Variable Type Default Description
SOLARIX_DB_POOL_MIN u64 2 Minimum connection pool size
SOLARIX_DB_POOL_MAX u64 10 Maximum connection pool size

API

Variable Type Default Description
SOLARIX_API_HOST String 0.0.0.0 Bind address
SOLARIX_API_PORT u64 3000 Bind port
SOLARIX_API_PAGE_SIZE u64 50 Default page size
SOLARIX_API_MAX_PAGE_SIZE u64 1000 Maximum allowed page size

Pipeline

Variable Type Default Description
SOLARIX_RPC_RPS u64 10 RPC rate limit (requests/second)
SOLARIX_BACKFILL_CHUNK_SIZE u64 50000 Slots per backfill batch
SOLARIX_START_SLOT u64 (auto) Override backfill start slot
SOLARIX_END_SLOT u64 (auto) Override backfill end slot
SOLARIX_INDEX_FAILED_TXS bool false Index failed transactions
SOLARIX_CHANNEL_CAPACITY u64 256 Bounded channel size between pipeline stages
SOLARIX_CHECKPOINT_INTERVAL_SECS seconds 10 Checkpoint persistence interval

Retry & Resilience

Variable Type Default Description
SOLARIX_RETRY_INITIAL_MS u64 500 Initial retry backoff (ms)
SOLARIX_RETRY_MAX_MS u64 30000 Maximum retry backoff (ms)
SOLARIX_RETRY_TIMEOUT_SECS seconds 300 Total retry timeout before giving up
SOLARIX_MAX_CONSECUTIVE_FETCH_FAILURES u64 100 Max consecutive RPC failures before halt
SOLARIX_SHUTDOWN_DRAIN_SECS seconds 15 In-flight message drain timeout on shutdown
SOLARIX_SHUTDOWN_DB_FLUSH_SECS seconds 10 Final DB write timeout on shutdown

WebSocket

Variable Type Default Description
SOLARIX_WS_PING_INTERVAL_SECS seconds 30 Heartbeat ping interval
SOLARIX_WS_PONG_TIMEOUT_SECS seconds 10 Pong response timeout
SOLARIX_DEDUP_CACHE_SIZE u64 10000 Signature dedup cache capacity

Logging

Variable Type Default Description
SOLARIX_LOG_LEVEL String info Log level (trace, debug, info, warn, error)
SOLARIX_LOG_FORMAT String json Log format (json for production, pretty for development)

Observability

Variable Type Default Description
SOLARIX_METRICS_ENABLED bool false Enable Prometheus /metrics endpoint
SOLARIX_METRICS_PATH String /metrics Path for the Prometheus metrics endpoint

Architectural Decisions

1. Runtime schema generation

PostgreSQL DDL is generated directly from the Anchor IDL at program registration time — no code generation step required.

Alternatives: compile-time codegen (anchor-gen, seahorse) requires a recompile and redeploy for every new program; predefined tables hardcode specific programs and break universality.

Why: Zero additional configuration.
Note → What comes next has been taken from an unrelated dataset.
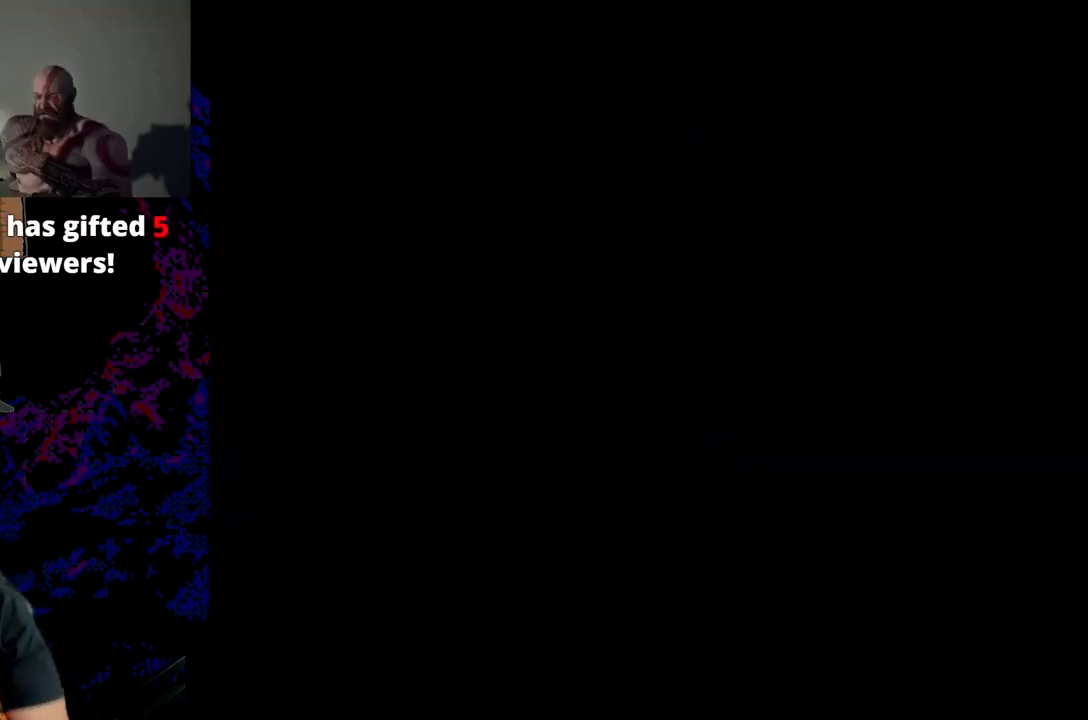
{"buttons": ["B", "Y", "DPAD_RIGHT"], "events": []}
The IDL is the only input. Any Anchor program works on the first POST /api/programs.


2. Hybrid typed + JSONB storage

Simple scalar fields (u64, bool, Pubkey, String) are promoted to native PostgreSQL columns with proper types. Complex types (structs, vecs, enums) live in a JSONB data column with a GIN index.

Alternatives: all-JSONB is simple but makes range queries slow and loses type coercion; fully normalised relational storage creates schema explosion for deeply nested types.
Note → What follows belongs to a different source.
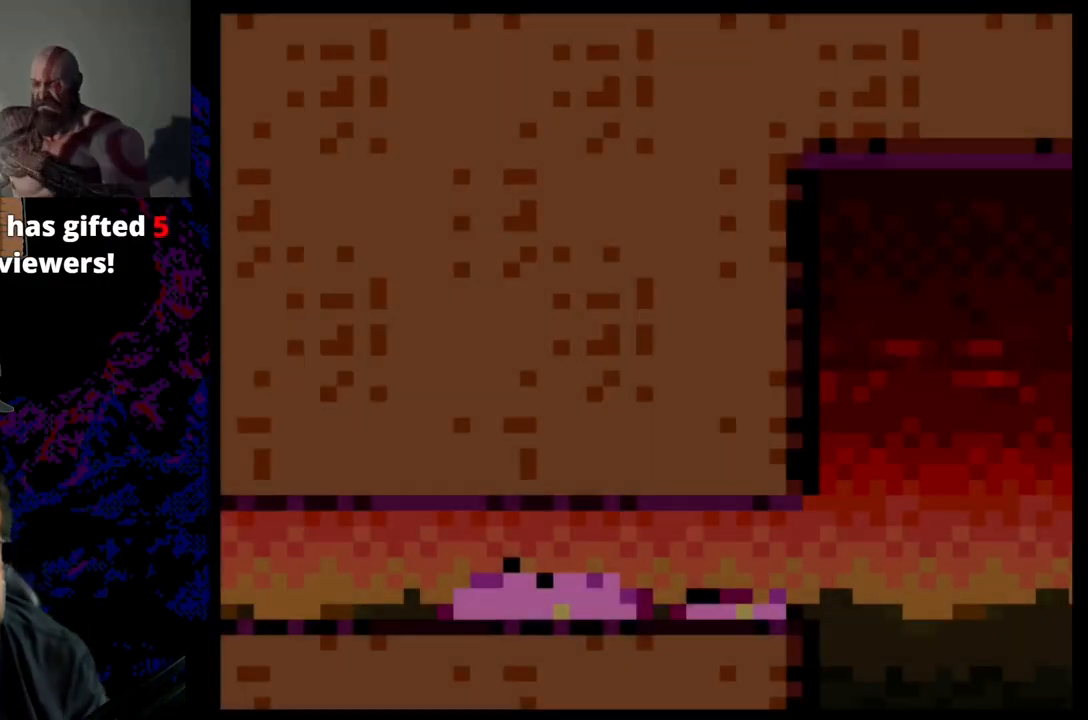
{"buttons": ["B", "Y", "DPAD_RIGHT"], "events": []}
Why: Native columns give fast indexed queries on the most-filtered fields. JSONB fallback preserves every field regardless of type complexity, with no data loss on schema generation.


3. Concurrent backfill + streaming (Option C)

On cold start, historical backfill (HTTP RPC) and live streaming (WebSocket) run simultaneously. Both write to the same tables with INSERT ON CONFLICT DO NOTHING.

Alternatives: sequential (backfill then stream) leaves a gap window and delays live data; streaming-only loses all historical data.

Why: Live data is available immediately. Idempotent writes make overlap harmless. Crash recovery is automatic — both paths resume from their checkpoints independently.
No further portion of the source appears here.